My Mixed Feelings About Claudine Gay's Resignation
Our reactions to events are always arbitrary. Don't hold that against me.
What can feelings be, but mixed? Perhaps “ambivalent” would be a better word to describe it. I don’t have strong feelings about Harvard President Claudine Gay’s resignation, which is not to say she didn’t deserve it. But just because something is the right or just outcome doesn’t mean we need to have a strong instinctive reaction to it.
This is also incidentally why whatabout-ist arguments intended to deflect from outrage over Israel-Palestine irritate me: what we feel in response to news is particular to who we are as individuals. There is no accounting for taste, and there is no accounting—up to a point—about opinions. As I’ve said before, most people have at least 1 to 2 legitimately terrible opinions. I’m sure some of you can name mine.
Outrage, like everything in life, is selective. We can’t be angry about everything, so we have to be angry about some things rather than others. What we choose will always be somewhat arbitrary (although, in this case, it no longer is particularly arbitrary since Israel’s war in Gaza has, rather quickly, become one of the most destructive of the 20th century. Don’t take my word for it, here’s the reporting).

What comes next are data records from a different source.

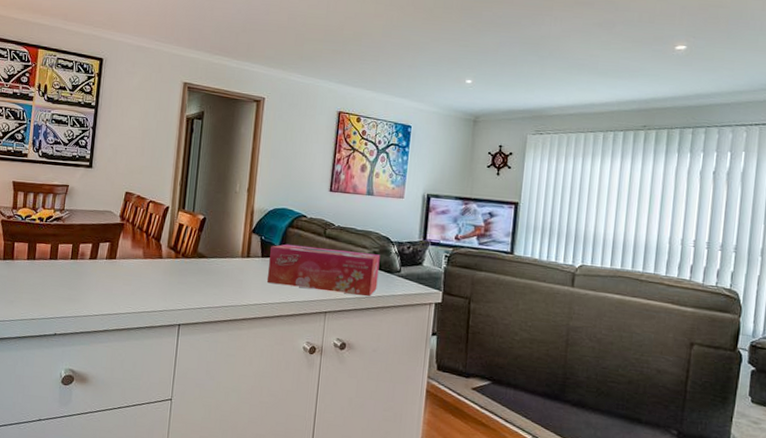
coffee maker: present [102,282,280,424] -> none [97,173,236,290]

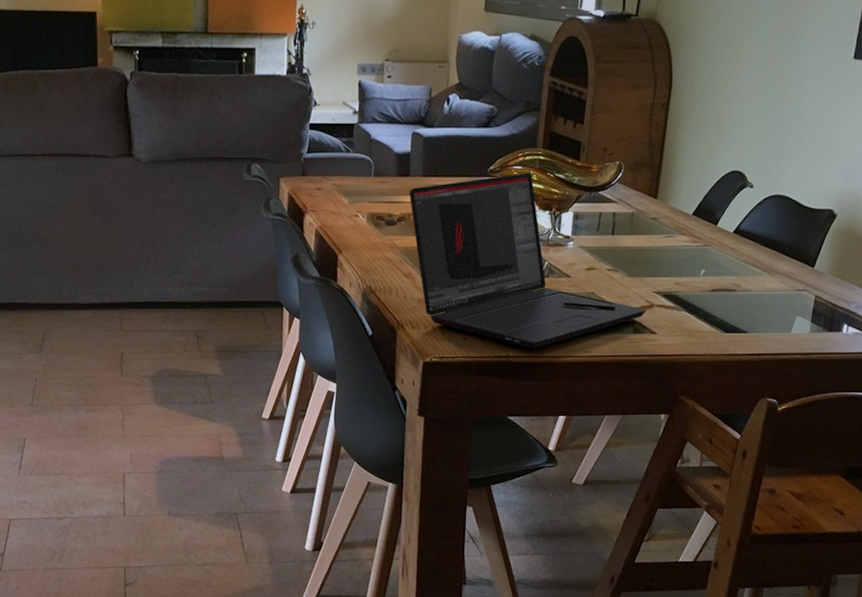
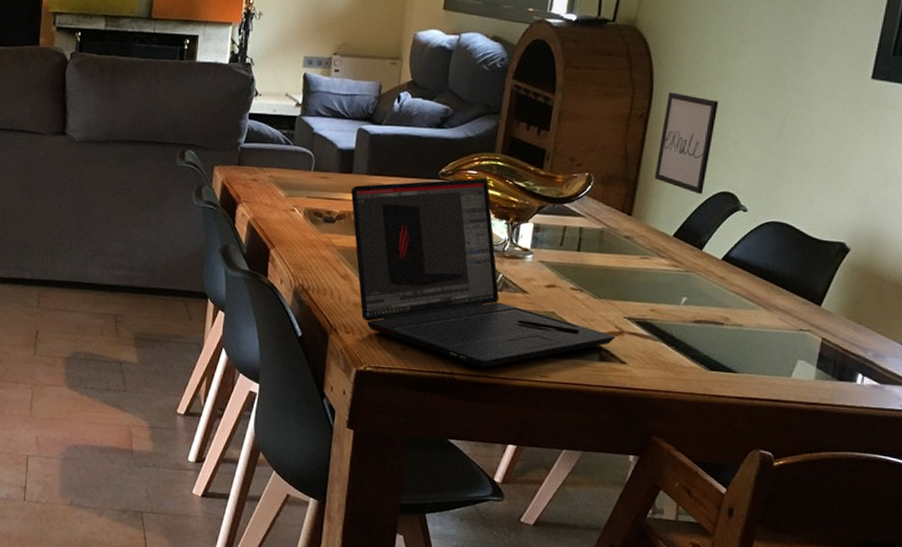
wall art: none [675,81,728,175] -> present [654,92,719,194]

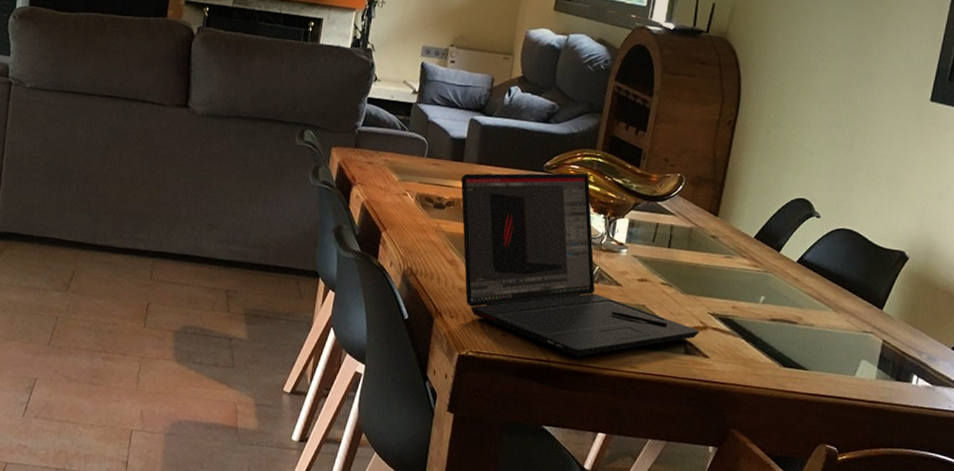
wall art: present [654,92,719,194] -> none [739,102,798,200]

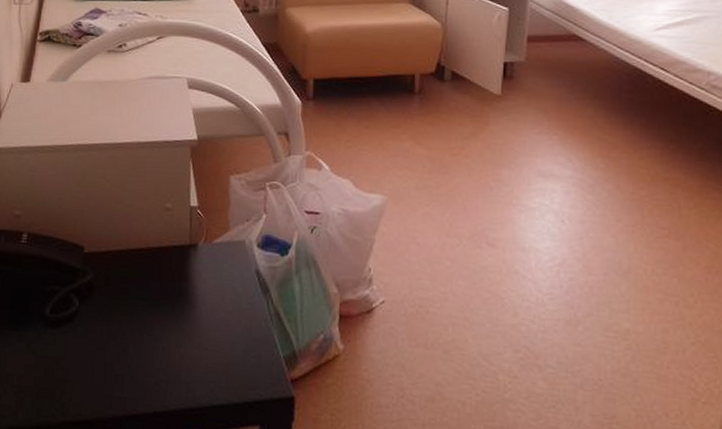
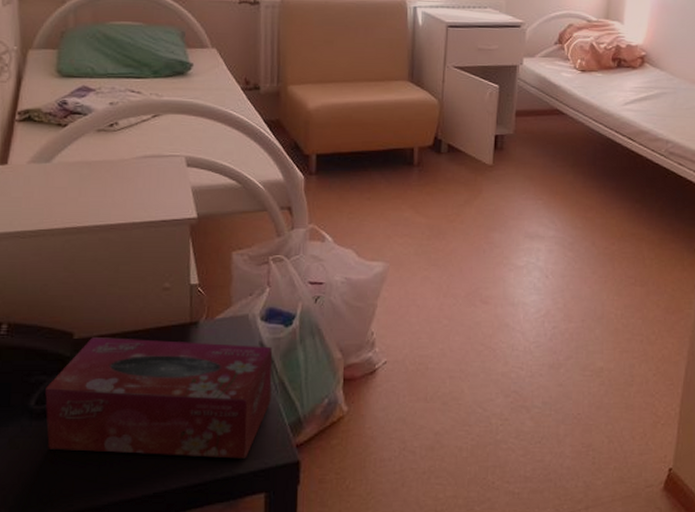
tissue box: none [58,252,268,388] -> present [45,337,273,459]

So don’t hold it against me that I can’t summon much joy or satisfaction in Harvard’s President’s resignation. She deserves it. Her plagiarism was a pattern. And that’s not really something you want to have in a university president, since it obviously doesn’t send an encouraging message to students who face disciplinary action, sometimes severe, for the kinds of things that Claudine Gay did.